Un p’tit tour de chenille ?
« Les retardataires nous rejoindront ! », s’exclame Didier, micro dans la main droite, tandis que la gauche restera enfoncée dans sa poche durant toute la visite. Face à une ribambelle d’enfants préférant jouer au baby-foot que d’écouter l’histoire du monde forain (délicieusement raconté par notre hôte), une petite équipe s’affaire pour mettre en marche le stand de tir à la carabine. Et ce n’est pas moins de soixante-dix personnes qui ont essayé de viser juste. Mais c’est entre le carrousel, le chapiteau doté d’un magnifique lustre et quelques antiquités colorées, que le récit prend réellement vie, peut-être un peu trop. La chenille va vite. Très vite. Monsieur est monté, madame lui emboîte le pas, et plus loin, un couple assoit ses deux enfants sur leurs genoux. Sous un fond sonore typiquement forain et une fumée artificielle, la vitesse galvanise les anciens comme les plus jeunes. En prime, la « capote » prend place : c’est le moment parfait pour un échange de bisous discrets. « Tu te rappelles le bon vieux temps ?» questionne, de façon rhétorique, un homme d’un certain âge à sa femme envoutée par la magie du moment. « Avant, on se montrait beaucoup moins qu’aujourd’hui », plaisante Didier dans le micro.

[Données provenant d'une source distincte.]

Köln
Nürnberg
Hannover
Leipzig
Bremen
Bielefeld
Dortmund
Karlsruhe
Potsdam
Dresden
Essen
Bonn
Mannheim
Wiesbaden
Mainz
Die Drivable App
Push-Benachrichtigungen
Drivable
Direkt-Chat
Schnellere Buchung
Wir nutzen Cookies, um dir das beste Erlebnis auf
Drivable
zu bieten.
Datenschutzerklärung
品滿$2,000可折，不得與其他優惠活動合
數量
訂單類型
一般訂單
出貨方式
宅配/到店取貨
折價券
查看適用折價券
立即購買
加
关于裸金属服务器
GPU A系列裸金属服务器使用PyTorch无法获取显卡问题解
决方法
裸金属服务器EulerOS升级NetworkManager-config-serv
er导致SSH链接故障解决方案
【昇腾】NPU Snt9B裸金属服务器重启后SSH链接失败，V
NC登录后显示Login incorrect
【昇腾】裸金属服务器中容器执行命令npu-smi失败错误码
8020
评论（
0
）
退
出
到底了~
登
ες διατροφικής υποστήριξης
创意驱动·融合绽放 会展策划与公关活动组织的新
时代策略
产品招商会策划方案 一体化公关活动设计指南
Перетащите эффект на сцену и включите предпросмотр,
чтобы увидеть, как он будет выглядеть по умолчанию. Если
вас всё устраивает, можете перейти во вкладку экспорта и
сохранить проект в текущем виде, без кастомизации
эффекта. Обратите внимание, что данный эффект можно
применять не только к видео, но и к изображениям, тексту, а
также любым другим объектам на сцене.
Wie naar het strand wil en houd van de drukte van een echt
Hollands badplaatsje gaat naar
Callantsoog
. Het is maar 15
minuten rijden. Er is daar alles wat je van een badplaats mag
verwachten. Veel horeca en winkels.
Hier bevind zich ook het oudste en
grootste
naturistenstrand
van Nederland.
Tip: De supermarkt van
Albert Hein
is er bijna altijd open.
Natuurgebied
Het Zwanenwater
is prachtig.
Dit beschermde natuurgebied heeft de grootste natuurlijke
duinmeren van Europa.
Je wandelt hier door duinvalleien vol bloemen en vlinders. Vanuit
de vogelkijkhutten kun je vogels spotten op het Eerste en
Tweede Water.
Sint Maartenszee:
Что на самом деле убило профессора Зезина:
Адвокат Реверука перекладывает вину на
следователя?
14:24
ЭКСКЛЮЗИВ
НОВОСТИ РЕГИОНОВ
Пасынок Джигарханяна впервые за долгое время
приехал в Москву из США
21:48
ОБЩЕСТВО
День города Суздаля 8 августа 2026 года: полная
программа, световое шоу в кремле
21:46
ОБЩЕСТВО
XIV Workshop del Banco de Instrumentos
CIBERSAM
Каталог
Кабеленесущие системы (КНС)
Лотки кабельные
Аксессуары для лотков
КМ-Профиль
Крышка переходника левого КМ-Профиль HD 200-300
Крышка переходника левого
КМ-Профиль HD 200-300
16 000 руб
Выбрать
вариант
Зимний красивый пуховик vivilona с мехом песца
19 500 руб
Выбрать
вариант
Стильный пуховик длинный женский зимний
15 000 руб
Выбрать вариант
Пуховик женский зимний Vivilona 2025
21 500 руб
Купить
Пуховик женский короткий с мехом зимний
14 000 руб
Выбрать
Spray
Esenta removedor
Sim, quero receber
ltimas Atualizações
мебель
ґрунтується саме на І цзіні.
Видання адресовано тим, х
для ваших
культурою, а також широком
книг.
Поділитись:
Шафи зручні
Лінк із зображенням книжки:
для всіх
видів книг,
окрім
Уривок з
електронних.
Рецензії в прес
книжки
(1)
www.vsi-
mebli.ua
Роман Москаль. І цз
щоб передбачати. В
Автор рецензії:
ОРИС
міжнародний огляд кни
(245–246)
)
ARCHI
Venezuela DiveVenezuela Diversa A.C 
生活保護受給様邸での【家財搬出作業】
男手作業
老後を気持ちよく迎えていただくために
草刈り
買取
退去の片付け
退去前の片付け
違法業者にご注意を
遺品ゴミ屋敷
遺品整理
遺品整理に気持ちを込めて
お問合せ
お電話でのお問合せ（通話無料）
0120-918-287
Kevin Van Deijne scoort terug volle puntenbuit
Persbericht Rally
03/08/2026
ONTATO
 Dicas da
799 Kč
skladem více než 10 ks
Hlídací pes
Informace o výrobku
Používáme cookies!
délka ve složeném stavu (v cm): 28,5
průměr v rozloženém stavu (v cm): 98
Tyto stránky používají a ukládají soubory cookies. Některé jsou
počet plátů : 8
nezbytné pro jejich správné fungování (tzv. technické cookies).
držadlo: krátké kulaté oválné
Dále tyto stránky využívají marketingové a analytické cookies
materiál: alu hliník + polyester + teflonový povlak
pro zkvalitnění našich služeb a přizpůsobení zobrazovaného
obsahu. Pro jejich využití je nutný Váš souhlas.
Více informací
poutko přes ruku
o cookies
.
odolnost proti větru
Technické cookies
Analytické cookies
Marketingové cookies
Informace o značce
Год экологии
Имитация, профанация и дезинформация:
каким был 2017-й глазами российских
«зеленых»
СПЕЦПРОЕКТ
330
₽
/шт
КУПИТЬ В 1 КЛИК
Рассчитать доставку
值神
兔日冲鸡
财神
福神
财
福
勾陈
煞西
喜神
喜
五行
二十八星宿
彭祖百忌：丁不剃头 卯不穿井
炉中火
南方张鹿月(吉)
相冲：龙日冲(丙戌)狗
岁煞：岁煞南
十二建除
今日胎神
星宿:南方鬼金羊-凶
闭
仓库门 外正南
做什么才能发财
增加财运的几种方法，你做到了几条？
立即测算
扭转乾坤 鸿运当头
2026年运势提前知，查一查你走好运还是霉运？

Un patrimoine en voie de disparition
« Hélas, les parcs d’attraction ont supplanté les fêtes foraines. Nous sommes une entreprise privée, nous ne recevons donc aucune subvention. C’est pour cela que ces visites (dont le coût est de 15 euros par adulte et 5 euros par enfant) sont importantes pour nous. Cela nous permet, par exemple, de restaurer les machines et les sculptures. Une personne s’en charge spécialement. Ce sont des vieilles dames, comme le carrousel qui date de 1903 », s’épanche Didier. Ce grand collectionneur tient à préserver ce qu’il considère appartenir au patrimoine français. « Ici ne sont entreposées que 20 % de mes pièces de collection. Le reste est entreposé à Lille, je suis l’heureux possesseur de milliers d’objets appartenant au monde forain !», raconte Didier. Pour cela, les quelque 1350 m² peuvent faire office de réception ou de gala, générant un supplément non négligeable pour le propriétaire des lieux. Ici, on divague, on s’arrête, stoïque, devant l’énième curiosité. Et puis on s’accoude sur ce grand et large comptoir dont le rouge rappelle celui de ces grosses sucettes. Nougats, barbes à papa, glaces à l’italienne… C’est le pot de départ, on déguste avant de partir. Passé la porte, le soleil est de retour, on avait froid dans ce grand local. Comme l’impression de sortir d’une capsule temporelle… La vie reprend son cours.